The current explosion of structural data has emphasized the need to relate enzyme structures to functions (6). Databases addressing this need are PROCAT (7) and the more recent CSA (8) that provides catalytic residue annotation. However, catalytic sites generally only consist of a few, highly conserved amino acid residues, whereas there are usually 10–20 amino acid positions in an enzyme that directly interact with various ligands, including substrates, products, cofactors and inhibitors. No resource has been developed that permits the systematic study of all residues involved in ligand binding, although the substrate specificity of an enzyme is determined by these rather than only by the catalytic residues. The best tool to obtain information on specific enzyme–ligand interactions is the Sequence Annotated by Structure (SAS) facility of the PDBsum website (9). SAS and PDBsum use the programs HBPLUS (10), to generate lists of hydrogen bonds and non-bonded contacts from the three dimensional (3D) coordinates in a PDB file, and the LIGPLOT program to display the interactions (11). The shortcoming is that each enzyme–ligand complex should be analyzed separately, and then the results be collected to form a summary which provides the consensus characterization of the binding site in a homologous family of enzymes.
Given a query enzyme, the main function of PRECISE is to find all relevant structure files in the PDB (12), align the corresponding sequences, extract all enzyme–ligand interactions and construct the consensus binding site, i.e. identify all residue positions that contribute to ligand binding in any of the structures, ranked on the basis of the frequency of such interactions found for the residues at each position. Future releases of the database will also include interactions predicted by solvent mapping, a novel method for determining protein binding sites based on their structure (13). While this explains the origin of ‘PRE’ in the name of PRECISE, the current version is based exclusively on interactions extracted from the PDB structure files.
BINDING SITES VERSUS CATALYTIC SITES IN ENZYMES
As mentioned above, the broadly defined binding or interaction site of an enzyme means the collection of all amino acid residues that interact with any ligand related to enzyme function, including substrates, products, cofactors and inhibitors. The expressions of ‘functional site’ and ‘recognition site’ are also used in the literature. The binding or interaction site generally includes 10–20 amino acid residues, and should be distinguished from the strict catalytic site that is responsible for the enzyme action and generally comprises only three or four residues. We recall that the PROCAT and CSA databases (7,8) provide catalytic residue annotation. These residues obviously interact with the substrate, and hence are part of the binding site. Since the catalytic mechanism cannot be determined from the structures of complexes alone (although co-crystallized transition state analogs provide useful information), in PRECISE we do not attempt to distinguish the catalytic residues from the rest of the binding site.

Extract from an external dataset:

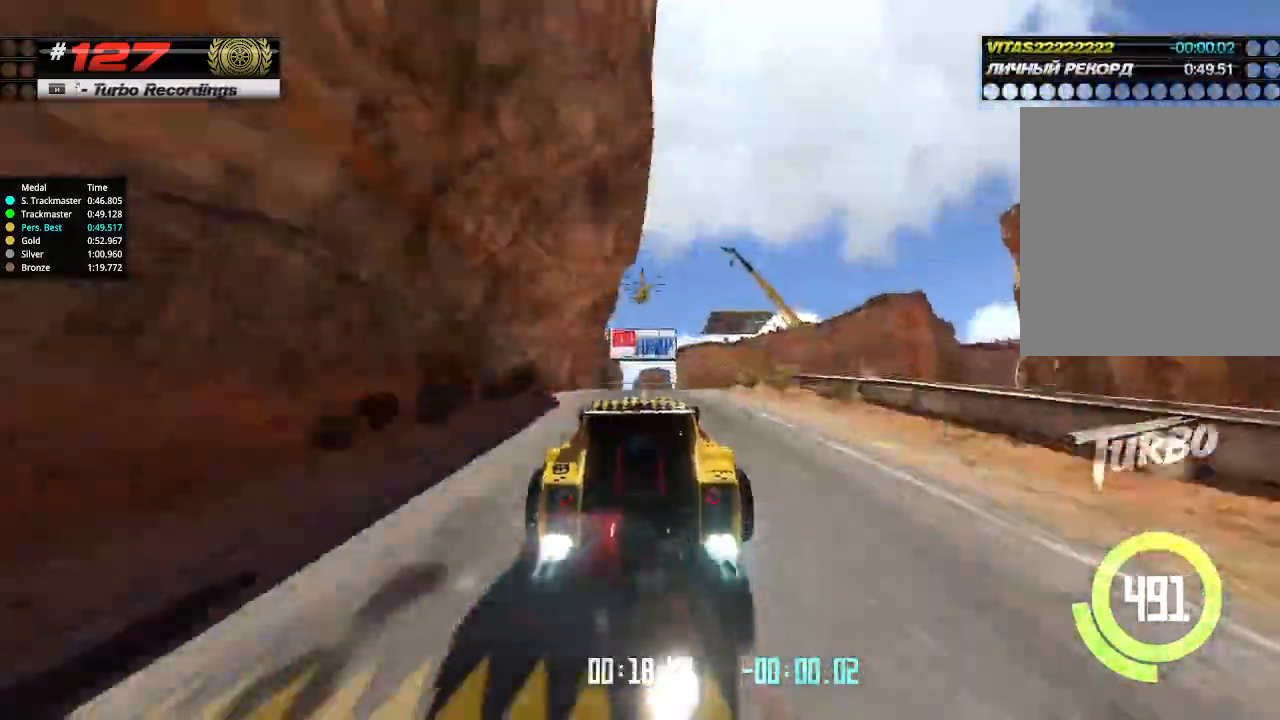
{"keys": ["up"], "events": [[33, "down", "up"]]}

ENZYME CLUSTERS WITH HIGH SEQUENCE SIMILARITY
The basis of enzyme classification is the assignment of a specific numerical identifier, the Enzyme Classification (EC) number, which identifies the enzyme in terms of its function. The first digit represents the type of reaction catalyzed. The second digit of the EC number refers to the subclass, which generally contains information about the type of compound or group involved. The third digit, the sub-subclass, further specifies the nature of the reaction and the fourth digit is a serial number that is used to identify the individual enzyme within a sub-subclass. Enzymes with the same EC number, e.g. lysozyme (EC 3.2.1.17) have the same catalytic function, but may include several families (e.g., hen egg-white lysozyme and T4 lysozyme) that significantly differ both in sequence and structure. Collecting consensus information, we group enzymes that have the same EC number and also have very high sequence similarity. Such highly homologous proteins share the same tertiary fold, but can still have localized differences in their binding sites and hence in substrate specificity. However, since the sequences can be reliably aligned, we can assess the role of each amino acid position in forming the binding site.
An important step in the construction of PRECISE is the clustering of enzymes such that members of each cluster have the same EC number and have high sequence similarity to each other. To assure the second property, we have considered the clusters in the Non-Redundant PDB Chain Set (http://www.ncbi.nlm.nih.gov/Structure/VAST/nrpdb.html), also known as the nrPDB database, maintained by the NCBI. The clusters in nrPDB have been constructed by comparing all chains available from PDB (12) with each other using the BLAST algorithm (14). The chains are then clustered into groups of sequence-similar entries using a single-linkage clustering procedure. Chains within a sequence-similar group thus derived are also ranked according to the precision and completeness of their structural data. The following measures of the structural quality are used in this order of priority: (i) lower percentage of residues with unknown amino acid type; (ii) lower percentage of residues with incomplete coordinate data; (iii) lower percentage of residues whose coordinate data are missing; (iv) lower percentage of residues with incomplete side-chain coordinate data; (v) higher resolution; (vi) larger number of chains (subunits) contained in the PDB entry; (vii) larger number of heterogens contained in the PDB entry; (viii) larger number of different types of heterogens; (ix) larger number of residues; and (x) alphanumerical order of their PDB codes.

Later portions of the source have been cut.